──────── RECORDS SHOWN

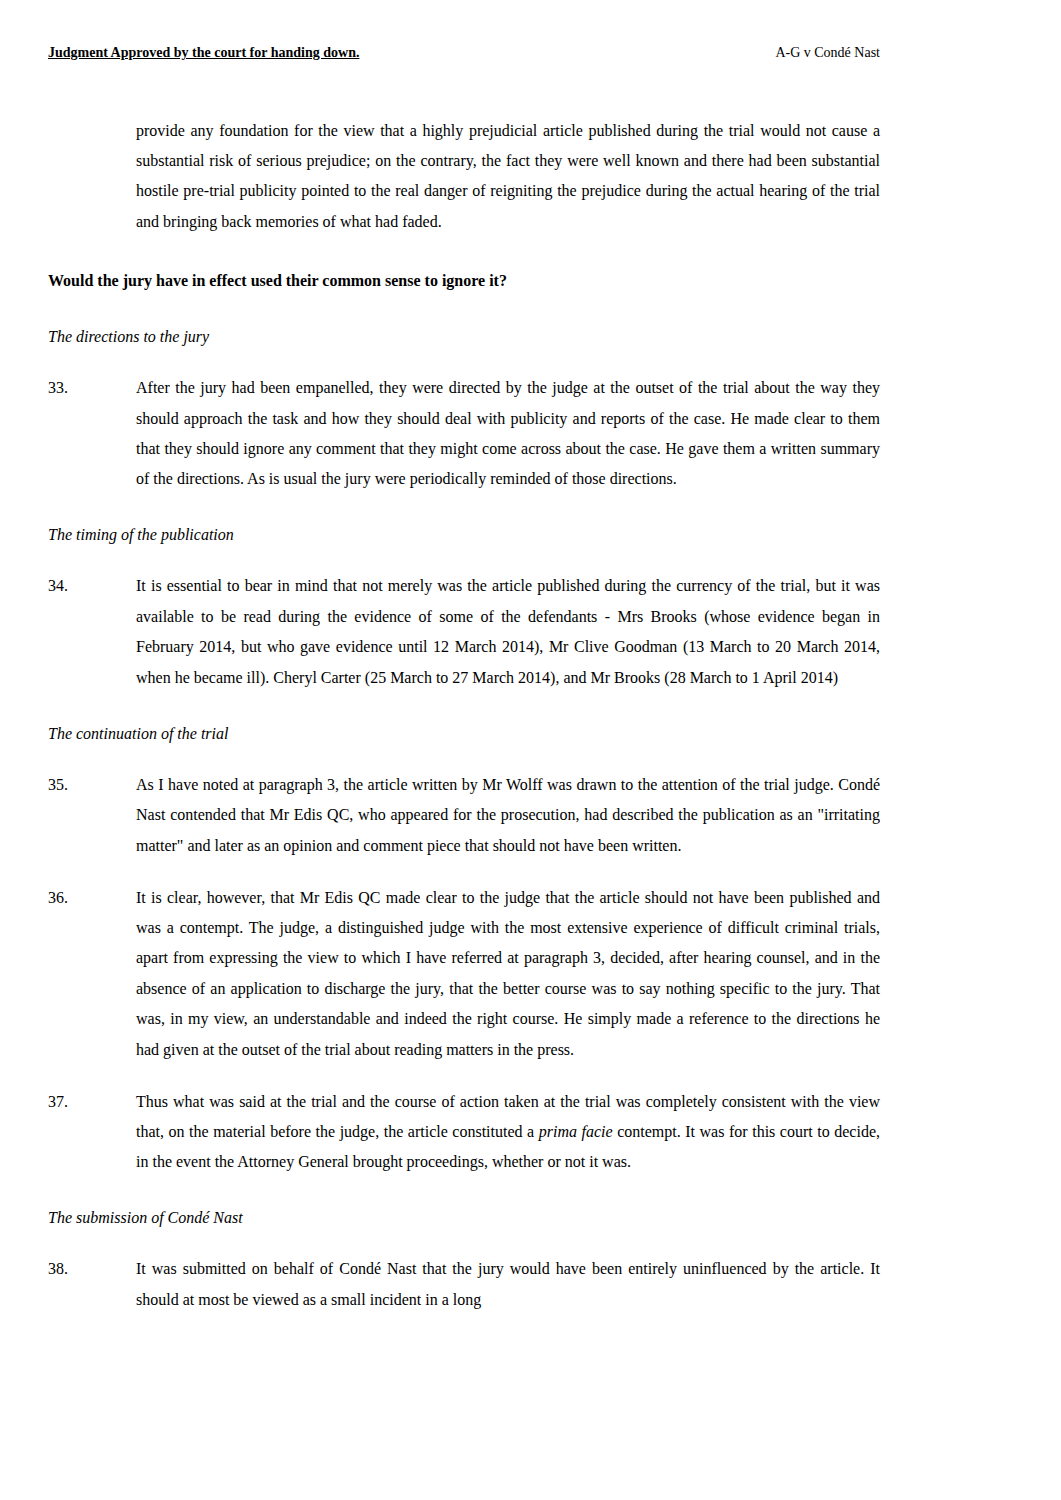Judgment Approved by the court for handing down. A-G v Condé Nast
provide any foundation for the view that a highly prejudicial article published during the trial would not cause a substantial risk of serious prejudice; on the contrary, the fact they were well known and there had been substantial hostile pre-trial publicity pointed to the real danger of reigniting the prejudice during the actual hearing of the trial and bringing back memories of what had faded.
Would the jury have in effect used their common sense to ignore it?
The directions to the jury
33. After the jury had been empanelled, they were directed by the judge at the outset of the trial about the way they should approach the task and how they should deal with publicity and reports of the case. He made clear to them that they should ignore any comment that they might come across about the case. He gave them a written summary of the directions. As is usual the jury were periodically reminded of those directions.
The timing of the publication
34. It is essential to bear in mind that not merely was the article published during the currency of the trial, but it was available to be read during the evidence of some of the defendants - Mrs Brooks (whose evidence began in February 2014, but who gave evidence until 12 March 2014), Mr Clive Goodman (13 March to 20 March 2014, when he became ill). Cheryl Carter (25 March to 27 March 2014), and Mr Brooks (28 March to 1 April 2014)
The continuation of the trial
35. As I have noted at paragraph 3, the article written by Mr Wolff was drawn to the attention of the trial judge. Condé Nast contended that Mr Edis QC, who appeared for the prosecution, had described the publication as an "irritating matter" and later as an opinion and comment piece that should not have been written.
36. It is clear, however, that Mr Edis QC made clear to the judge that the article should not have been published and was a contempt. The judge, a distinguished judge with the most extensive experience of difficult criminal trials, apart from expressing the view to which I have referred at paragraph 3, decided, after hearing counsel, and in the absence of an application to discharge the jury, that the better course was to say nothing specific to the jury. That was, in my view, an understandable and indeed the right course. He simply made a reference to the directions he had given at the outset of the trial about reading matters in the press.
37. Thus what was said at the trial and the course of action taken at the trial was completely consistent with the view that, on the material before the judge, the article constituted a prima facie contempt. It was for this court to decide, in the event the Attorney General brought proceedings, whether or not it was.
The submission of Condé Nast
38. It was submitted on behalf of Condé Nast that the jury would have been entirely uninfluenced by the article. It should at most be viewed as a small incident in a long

────────────────

▸ EXERCISE INSTRUCTIONS
Your answer must be the line containing "37. Thus what" through the last line above, copied exactly, with nothing added.

▸ OUTPUT
37. Thus what was said at the trial and the course of action taken at the trial was completely consistent with the view that, on the material before the judge, the article constituted a prima facie contempt. It was for this court to decide, in the event the Attorney General brought proceedings, whether or not it was.
The submission of Condé Nast
38. It was submitted on behalf of Condé Nast that the jury would have been entirely uninfluenced by the article. It should at most be viewed as a small incident in a long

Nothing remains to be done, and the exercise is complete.